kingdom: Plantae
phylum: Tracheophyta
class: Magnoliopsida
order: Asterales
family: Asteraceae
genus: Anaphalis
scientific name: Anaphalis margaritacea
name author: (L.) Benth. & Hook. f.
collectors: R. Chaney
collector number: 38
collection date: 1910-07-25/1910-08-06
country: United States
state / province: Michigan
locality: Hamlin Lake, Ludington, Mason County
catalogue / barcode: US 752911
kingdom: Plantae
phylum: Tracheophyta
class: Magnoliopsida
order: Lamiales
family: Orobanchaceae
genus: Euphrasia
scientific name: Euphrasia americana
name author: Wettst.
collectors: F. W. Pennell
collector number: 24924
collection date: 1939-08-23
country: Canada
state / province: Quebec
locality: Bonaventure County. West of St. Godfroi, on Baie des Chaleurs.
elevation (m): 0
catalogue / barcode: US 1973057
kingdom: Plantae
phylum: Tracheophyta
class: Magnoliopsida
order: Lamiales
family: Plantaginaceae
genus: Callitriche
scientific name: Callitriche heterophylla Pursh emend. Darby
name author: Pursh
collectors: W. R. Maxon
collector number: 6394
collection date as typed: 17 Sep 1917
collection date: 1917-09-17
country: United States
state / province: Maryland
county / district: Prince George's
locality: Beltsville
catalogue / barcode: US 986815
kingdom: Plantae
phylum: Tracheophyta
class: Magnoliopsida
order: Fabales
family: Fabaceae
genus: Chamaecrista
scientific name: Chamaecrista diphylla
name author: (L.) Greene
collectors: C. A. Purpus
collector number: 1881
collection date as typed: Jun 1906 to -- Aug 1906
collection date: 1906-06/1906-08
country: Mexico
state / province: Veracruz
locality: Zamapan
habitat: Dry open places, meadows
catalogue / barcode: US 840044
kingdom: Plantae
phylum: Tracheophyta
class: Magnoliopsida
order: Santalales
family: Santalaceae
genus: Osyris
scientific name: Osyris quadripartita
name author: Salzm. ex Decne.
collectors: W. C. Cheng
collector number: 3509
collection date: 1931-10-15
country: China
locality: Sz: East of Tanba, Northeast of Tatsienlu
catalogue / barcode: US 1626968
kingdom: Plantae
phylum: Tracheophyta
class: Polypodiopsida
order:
------------------------
## GOAL OF THE EXERCISE
Please format every line of the entries above as a JSON list of strings, one string per line, leaving out any blank lines.

## TASK SOLUTION
[
  "kingdom: Plantae",
  "phylum: Tracheophyta",
  "class: Magnoliopsida",
  "order: Asterales",
  "family: Asteraceae",
  "genus: Anaphalis",
  "scientific name: Anaphalis margaritacea",
  "name author: (L.) Benth. & Hook. f.",
  "collectors: R. Chaney",
  "collector number: 38",
  "collection date: 1910-07-25/1910-08-06",
  "country: United States",
  "state / province: Michigan",
  "locality: Hamlin Lake, Ludington, Mason County",
  "catalogue / barcode: US 752911",
  "kingdom: Plantae",
  "phylum: Tracheophyta",
  "class: Magnoliopsida",
  "order: Lamiales",
  "family: Orobanchaceae",
  "genus: Euphrasia",
  "scientific name: Euphrasia americana",
  "name author: Wettst.",
  "collectors: F. W. Pennell",
  "collector number: 24924",
  "collection date: 1939-08-23",
  "country: Canada",
  "state / province: Quebec",
  "locality: Bonaventure County. West of St. Godfroi, on Baie des Chaleurs.",
  "elevation (m): 0",
  "catalogue / barcode: US 1973057",
  "kingdom: Plantae",
  "phylum: Tracheophyta",
  "class: Magnoliopsida",
  "order: Lamiales",
  "family: Plantaginaceae",
  "genus: Callitriche",
  "scientific name: Callitriche heterophylla Pursh emend. Darby",
  "name author: Pursh",
  "collectors: W. R. Maxon",
  "collector number: 6394",
  "collection date as typed: 17 Sep 1917",
  "collection date: 1917-09-17",
  "country: United States",
  "state / province: Maryland",
  "county / district: Prince George's",
  "locality: Beltsville",
  "catalogue / barcode: US 986815",
  "kingdom: Plantae",
  "phylum: Tracheophyta",
  "class: Magnoliopsida",
  "order: Fabales",
  "family: Fabaceae",
  "genus: Chamaecrista",
  "scientific name: Chamaecrista diphylla",
  "name author: (L.) Greene",
  "collectors: C. A. Purpus",
  "collector number: 1881",
  "collection date as typed: Jun 1906 to -- Aug 1906",
  "collection date: 1906-06/1906-08",
  "country: Mexico",
  "state / province: Veracruz",
  "locality: Zamapan",
  "habitat: Dry open places, meadows",
  "catalogue / barcode: US 840044",
  "kingdom: Plantae",
  "phylum: Tracheophyta",
  "class: Magnoliopsida",
  "order: Santalales",
  "family: Santalaceae",
  "genus: Osyris",
  "scientific name: Osyris quadripartita",
  "name author: Salzm. ex Decne.",
  "collectors: W. C. Cheng",
  "collector number: 3509",
  "collection date: 1931-10-15",
  "country: China",
  "locality: Sz: East of Tanba, Northeast of Tatsienlu",
  "catalogue / barcode: US 1626968",
  "kingdom: Plantae",
  "phylum: Tracheophyta",
  "class: Polypodiopsida",
  "order:"
]